Begin

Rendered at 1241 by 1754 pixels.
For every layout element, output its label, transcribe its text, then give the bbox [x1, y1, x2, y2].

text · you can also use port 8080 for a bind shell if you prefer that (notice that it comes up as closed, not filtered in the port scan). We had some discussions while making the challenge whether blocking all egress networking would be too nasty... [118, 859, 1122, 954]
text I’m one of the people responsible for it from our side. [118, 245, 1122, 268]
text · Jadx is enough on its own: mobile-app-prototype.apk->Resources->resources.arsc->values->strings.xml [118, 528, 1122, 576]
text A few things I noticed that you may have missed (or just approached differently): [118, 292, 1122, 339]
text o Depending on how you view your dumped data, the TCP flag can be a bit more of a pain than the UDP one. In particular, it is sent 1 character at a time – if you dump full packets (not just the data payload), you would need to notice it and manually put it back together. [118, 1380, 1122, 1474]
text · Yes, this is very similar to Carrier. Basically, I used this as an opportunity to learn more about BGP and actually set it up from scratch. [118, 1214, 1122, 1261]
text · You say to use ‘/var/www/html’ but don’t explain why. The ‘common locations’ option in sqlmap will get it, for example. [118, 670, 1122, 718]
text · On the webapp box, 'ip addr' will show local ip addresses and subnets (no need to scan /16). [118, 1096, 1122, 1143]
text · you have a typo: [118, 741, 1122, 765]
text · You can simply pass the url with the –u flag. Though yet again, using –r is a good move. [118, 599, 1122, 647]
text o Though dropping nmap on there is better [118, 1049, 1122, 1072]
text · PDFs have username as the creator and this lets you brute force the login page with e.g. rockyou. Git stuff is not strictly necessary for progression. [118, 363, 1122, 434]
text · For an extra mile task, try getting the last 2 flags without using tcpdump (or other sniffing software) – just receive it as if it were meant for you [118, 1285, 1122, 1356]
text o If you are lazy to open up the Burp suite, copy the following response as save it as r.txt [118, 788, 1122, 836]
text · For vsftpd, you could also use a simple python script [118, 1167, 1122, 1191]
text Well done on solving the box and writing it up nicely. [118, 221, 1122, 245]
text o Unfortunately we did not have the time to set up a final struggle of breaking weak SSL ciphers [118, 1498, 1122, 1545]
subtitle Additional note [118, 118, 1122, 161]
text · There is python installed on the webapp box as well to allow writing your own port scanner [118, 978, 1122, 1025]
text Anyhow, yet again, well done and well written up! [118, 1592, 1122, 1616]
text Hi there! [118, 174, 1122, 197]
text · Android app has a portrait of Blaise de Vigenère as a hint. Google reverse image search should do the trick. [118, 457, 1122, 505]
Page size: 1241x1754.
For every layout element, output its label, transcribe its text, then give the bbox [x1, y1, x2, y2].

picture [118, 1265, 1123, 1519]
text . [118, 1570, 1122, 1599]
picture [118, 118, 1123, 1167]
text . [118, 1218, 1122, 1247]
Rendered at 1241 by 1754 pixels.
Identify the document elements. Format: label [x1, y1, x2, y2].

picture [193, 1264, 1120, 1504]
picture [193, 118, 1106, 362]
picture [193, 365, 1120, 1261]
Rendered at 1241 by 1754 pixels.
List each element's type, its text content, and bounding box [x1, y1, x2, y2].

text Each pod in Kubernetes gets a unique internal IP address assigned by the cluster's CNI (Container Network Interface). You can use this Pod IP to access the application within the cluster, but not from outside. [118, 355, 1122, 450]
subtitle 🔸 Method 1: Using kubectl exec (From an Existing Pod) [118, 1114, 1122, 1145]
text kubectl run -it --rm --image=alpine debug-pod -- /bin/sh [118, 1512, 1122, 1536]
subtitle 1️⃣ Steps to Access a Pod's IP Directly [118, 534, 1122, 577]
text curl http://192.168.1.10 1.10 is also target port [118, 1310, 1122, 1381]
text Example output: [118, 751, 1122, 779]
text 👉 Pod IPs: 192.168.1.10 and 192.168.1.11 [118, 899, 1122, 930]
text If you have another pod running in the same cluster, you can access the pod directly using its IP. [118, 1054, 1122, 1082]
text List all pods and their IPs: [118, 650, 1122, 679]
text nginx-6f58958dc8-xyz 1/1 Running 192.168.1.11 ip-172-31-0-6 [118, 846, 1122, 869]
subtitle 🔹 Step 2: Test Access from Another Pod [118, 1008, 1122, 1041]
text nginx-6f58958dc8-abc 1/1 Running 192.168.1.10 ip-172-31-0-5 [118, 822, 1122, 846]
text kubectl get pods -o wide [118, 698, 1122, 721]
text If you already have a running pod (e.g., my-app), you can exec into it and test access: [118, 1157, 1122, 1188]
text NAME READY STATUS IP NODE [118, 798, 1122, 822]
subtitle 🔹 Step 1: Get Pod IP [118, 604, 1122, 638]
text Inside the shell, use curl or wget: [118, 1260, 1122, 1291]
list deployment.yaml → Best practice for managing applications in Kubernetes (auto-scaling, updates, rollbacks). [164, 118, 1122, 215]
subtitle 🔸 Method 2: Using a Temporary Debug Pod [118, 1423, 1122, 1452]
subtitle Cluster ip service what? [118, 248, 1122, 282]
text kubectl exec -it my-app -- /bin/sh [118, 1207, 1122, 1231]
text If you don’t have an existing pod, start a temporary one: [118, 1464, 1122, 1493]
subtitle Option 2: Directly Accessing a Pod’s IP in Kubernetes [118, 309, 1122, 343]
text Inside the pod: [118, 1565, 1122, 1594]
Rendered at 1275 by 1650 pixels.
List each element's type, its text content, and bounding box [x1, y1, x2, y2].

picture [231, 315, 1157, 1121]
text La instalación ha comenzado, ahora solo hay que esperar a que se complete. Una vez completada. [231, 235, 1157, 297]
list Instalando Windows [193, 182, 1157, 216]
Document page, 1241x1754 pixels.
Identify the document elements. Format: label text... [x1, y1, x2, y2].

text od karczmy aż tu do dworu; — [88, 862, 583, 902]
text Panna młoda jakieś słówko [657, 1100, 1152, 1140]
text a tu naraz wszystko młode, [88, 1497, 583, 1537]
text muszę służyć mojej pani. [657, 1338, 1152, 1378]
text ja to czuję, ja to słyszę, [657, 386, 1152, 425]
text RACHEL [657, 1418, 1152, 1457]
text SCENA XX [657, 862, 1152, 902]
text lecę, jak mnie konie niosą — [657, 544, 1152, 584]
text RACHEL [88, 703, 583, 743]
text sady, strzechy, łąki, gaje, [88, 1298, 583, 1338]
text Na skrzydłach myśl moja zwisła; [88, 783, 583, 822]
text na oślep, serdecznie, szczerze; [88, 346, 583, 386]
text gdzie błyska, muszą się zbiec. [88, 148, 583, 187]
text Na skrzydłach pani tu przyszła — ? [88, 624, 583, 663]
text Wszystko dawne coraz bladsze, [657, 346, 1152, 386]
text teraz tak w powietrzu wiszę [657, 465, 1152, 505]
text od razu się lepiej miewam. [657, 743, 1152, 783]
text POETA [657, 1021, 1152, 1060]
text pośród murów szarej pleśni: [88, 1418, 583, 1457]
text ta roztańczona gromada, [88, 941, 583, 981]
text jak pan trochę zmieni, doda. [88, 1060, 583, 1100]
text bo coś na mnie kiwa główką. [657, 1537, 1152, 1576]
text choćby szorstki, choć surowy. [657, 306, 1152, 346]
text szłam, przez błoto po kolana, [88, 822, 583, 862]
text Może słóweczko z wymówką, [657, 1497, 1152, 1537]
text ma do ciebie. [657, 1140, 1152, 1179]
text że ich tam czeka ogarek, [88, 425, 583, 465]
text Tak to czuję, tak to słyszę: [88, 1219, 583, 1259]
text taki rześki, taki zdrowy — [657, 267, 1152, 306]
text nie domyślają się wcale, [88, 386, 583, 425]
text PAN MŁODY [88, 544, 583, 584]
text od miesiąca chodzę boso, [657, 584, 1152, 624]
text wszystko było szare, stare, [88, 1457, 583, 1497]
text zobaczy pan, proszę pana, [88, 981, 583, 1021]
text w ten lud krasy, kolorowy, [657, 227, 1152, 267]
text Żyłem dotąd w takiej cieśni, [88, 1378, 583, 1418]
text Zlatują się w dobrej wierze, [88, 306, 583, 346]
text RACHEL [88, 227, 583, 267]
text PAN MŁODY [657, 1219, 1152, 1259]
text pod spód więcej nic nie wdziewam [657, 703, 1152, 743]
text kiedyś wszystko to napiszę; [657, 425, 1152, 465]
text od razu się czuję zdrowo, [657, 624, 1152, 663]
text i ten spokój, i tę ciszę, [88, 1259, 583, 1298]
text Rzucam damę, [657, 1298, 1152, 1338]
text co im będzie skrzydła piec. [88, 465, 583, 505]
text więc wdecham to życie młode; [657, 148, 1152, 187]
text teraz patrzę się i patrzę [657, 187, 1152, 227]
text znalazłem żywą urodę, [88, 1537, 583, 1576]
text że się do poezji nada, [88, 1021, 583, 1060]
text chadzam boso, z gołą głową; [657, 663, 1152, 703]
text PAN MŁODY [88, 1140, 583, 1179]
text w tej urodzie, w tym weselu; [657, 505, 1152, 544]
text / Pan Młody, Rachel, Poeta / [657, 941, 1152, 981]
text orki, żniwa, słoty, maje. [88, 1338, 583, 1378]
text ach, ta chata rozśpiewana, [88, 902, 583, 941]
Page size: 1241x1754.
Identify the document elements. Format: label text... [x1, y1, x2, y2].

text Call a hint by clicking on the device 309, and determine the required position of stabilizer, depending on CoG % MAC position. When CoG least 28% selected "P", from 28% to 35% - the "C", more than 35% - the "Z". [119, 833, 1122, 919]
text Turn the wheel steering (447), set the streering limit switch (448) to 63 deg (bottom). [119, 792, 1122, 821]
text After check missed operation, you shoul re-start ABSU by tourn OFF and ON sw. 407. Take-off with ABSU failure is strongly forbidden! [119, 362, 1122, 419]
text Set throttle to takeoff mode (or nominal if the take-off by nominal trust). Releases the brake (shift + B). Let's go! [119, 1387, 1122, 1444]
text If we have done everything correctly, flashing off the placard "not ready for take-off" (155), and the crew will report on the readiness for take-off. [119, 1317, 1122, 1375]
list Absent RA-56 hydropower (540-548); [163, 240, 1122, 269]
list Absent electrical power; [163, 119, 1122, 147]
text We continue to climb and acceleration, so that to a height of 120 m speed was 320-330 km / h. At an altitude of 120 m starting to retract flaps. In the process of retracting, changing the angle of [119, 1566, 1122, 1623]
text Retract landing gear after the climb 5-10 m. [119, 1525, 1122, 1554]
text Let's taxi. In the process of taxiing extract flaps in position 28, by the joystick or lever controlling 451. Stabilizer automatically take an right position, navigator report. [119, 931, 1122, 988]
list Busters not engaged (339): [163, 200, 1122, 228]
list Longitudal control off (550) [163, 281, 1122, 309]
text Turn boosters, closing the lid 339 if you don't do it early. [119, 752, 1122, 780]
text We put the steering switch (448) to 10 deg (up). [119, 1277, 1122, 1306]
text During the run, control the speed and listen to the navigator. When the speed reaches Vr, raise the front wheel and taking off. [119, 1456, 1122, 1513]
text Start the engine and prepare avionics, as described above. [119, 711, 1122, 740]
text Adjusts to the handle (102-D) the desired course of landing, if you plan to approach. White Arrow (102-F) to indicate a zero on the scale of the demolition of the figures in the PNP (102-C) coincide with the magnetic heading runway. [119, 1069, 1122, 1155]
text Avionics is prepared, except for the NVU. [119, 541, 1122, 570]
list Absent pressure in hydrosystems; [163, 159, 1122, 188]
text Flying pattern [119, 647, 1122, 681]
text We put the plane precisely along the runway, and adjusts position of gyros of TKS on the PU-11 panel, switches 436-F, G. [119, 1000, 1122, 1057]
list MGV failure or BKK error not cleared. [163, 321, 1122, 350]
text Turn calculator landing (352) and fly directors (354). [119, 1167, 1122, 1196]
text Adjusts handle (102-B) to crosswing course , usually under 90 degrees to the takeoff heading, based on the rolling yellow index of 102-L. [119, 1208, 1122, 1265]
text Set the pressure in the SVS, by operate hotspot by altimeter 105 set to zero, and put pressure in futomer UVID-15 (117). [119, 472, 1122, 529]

End

What needs to be done: Select every line of the data above that contains the word "pods".

Solution to this problem:
text List all pods and their IPs: [118, 650, 1122, 679]
text kubectl get pods -o wide [118, 698, 1122, 721]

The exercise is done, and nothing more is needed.